## Задания
• A. Перескажите короче, в виде списка, абзац отрывка о Симонове, который начинается словами «Пришлось снова звонить в Свердловск». Сохраните его основные факты.
• B. Продолжите отрывок о Симонове, начав сразу после его последнего предложения.

Сладкая каторга. За что бы он ни взялся, все оборачивалось продолжением диалога с нею.

Я думал о тебе сначала,

Потом привычно о войне,

Что впереди зениток мало,

Застряли где-то в глубине....

Когда в конце шестидесятых Константин Михайлович взялся готовить к изданию дневниковые заметки и записные книжки военных лет, он перелистал и все свои стихи той поры. И вот напал на эти немудреные строки и подивился вчуже тому, как точно, почти дословно, баллада «Дожди» воспроизводит его дневниковые записи, сделанные сразу после командировки в Крым.

Это была уже его шестая или седьмая поездка на фронт. И, кажется, четвертая в Крым. Две последних — одна за другой.

Вроде совсем недавно это было. В ночь с тридцатого на тридцать первое декабря 41 года он пришел в «Красную звезду», чтобы вычитать свой очерк «Июнь-декабрь», поставленный редактором в номер, и внести в него последние коррективы. Быть может, под впечатлением собственных размышлений, которые всегда кажутся значительнее, когда видишь их отлитыми в гарте, а может, потому, что был уже канун первого Нового года в войну, а быть может, и по той, и по другой причине вдруг решился и попросил у Ортенберга разрешения слетать на пару дней в Свердловск к матери и отчиму.

Находясь, как и все смертные в эту пору, во власти неодолимых предновогодних мерехлюндий, суровый, но питавший к корреспондентам-писателям, а к Симонову особенно, слабость, Ортенберг разрешил короткую командировку, и Костя тут же позвонил Александре Леонидовне.

В два часа ночи, однако, пришло сообщение о начале десантной операции в Керчи и Феодосии, и Давид, поколебавшись, испытав муки совести и благополучно преодолев их, позвонил в редакционный буфет, где Костя в эту глухую пору допивал уже пятый стакан чаю в ожидании «сигнала» со своим очерком, и сказал:

— Слушай, Симонов, зайди ко мне. Я все-таки хочу послать в Крым тебя. Больше некого.

О том, что он имел в виду под этим «больше некого», можно было только гадать. То ли действительно не было никого другого под рукой, что вполне объяснимо, если учесть, какой это был час ночи... То ли вспомнилось ему, что именно Симонов уже дважды побывал в Крыму, так что и его там знали, и он знал многих.

Пришлось снова звонить в Свердловск и разговаривать с огорченной матерью, выправлять командировочное предписание и спешить на военный аэродром. Здесь удалось почти в буквальном смысле слова на ходу вскочить в покативший было уже по запорошенному снегом полю самолет и втиснуться, так как иных мест не было, в штурманскую рубку. К месту первой посадки, в Краснодар, он в результате прибыл полуживой, трясясь от холода, с белыми от мороза лицом и руками. Выручили заботливо предложенные аэродромным начальством триста граммов...

Записи из коллекции
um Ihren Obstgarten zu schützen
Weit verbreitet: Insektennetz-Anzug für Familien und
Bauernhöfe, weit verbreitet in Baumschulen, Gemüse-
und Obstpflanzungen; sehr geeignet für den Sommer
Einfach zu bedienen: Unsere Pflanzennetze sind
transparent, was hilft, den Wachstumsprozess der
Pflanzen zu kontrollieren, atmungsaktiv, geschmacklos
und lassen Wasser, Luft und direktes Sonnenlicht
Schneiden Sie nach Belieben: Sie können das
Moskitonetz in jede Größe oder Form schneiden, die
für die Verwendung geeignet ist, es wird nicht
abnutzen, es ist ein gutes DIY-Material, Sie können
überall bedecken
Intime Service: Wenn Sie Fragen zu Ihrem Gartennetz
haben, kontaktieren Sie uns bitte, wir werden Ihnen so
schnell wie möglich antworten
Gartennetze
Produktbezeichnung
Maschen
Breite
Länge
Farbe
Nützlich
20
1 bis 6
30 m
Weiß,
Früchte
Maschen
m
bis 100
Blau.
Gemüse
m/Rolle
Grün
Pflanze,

## Ответы по номерам
• A.
- Симонову пришлось снова звонить в Свердловск огорченной матери, оформлять командировочное предписание и спешить на военный аэродром.
- Там он почти на ходу вскочил в уже покатившийся по заснеженному полю самолет. Других мест не было, и он втиснулся в штурманскую рубку.
- В Краснодар, место первой посадки, он прибыл полуживым: трясся от холода, лицо и руки побелели от мороза.
- Выручили триста граммов, которые ему заботливо предложило аэродромное начальство.

• B.
В начале января, после многих треволнений и злоключений — с самолета на поезд дачного типа, с поезда — на крейсер «Красный Кавказ», а там на скользящий по коварным крымским дорогам пикап, он почти на плечах ворвавшегося на Керченский полуостров десанта попал в освобожденную, увы, ненадолго Феодосию. Естественное чувство радости, что вот еще один политый кровью кусочек родной земли освобожден, причудливым образом смешивалось с болью при виде всего того, что натворили в этом чудесном морском городе немцы, с чувством омерзения от встречи со схваченным с поличным предателем, служившим у немцев бургомистром.

— Никогда и не думал, что в городе столько сволочи, — обронил в беседе один из офицеров, участников десанта. — Черт их знает, откуда их столько набралось.

Десантная операция была стремительной, смелой, бесшабашной. Высадившиеся с первых семи катеров моряки и пехота имели задание лишь «зацепиться за землю», но, зацепившись, не смогли удержаться от соблазна и сходу взяли полгорода. Из трехсот человек почти треть погибла... Основные силы были лишь на подходе. Разрыв между десантом, пехотой, танками и артиллерией навевал нехорошие предчувствия. Они оправдались, когда он давно уже, больше десяти дней — тогда были свои понятия о времени — был в Москве.

18 января началось немецкое контрнаступление, и в первый же его день одним ударом была обезглавлена взявшая Феодосию армия — тяжело ранены командарм, начштаба, член военного Совета. Что уж говорить о рядовом и офицерском составе!

Отписавшись для «Звездочки», Военкор спешно заканчивал в Москве пьесу —первую свою военную пьесу, когда по слову редактора снова рванулся в Крым, на этот раз в Керчь.

— В Крыму Мехлис и, надо полагать, на днях что-то там начнется, — вот все, чем мог вооружить его в дорогу Ортенберг.

Увы, обещанное в Генштабе наступление захлебнулось, не успев начаться.

Нам в первый день не повезло —

Дождь рухнул с неба как на зло,

Лишь только кончивши работу,

Замолкли пушки и пехота...

Словно бы взявшись воспроизвести эту безнадежность и уныние, стихотворная строка, спотыкаясь и буксуя, ковыляет от эпизода к эпизоду, подобно самому автору — он же герой стихотворения, — который впервые в жизни водрузился на безропотную лошадь и «трюхал» на ней с позиции на позицию вслед за пригласившим его генералом.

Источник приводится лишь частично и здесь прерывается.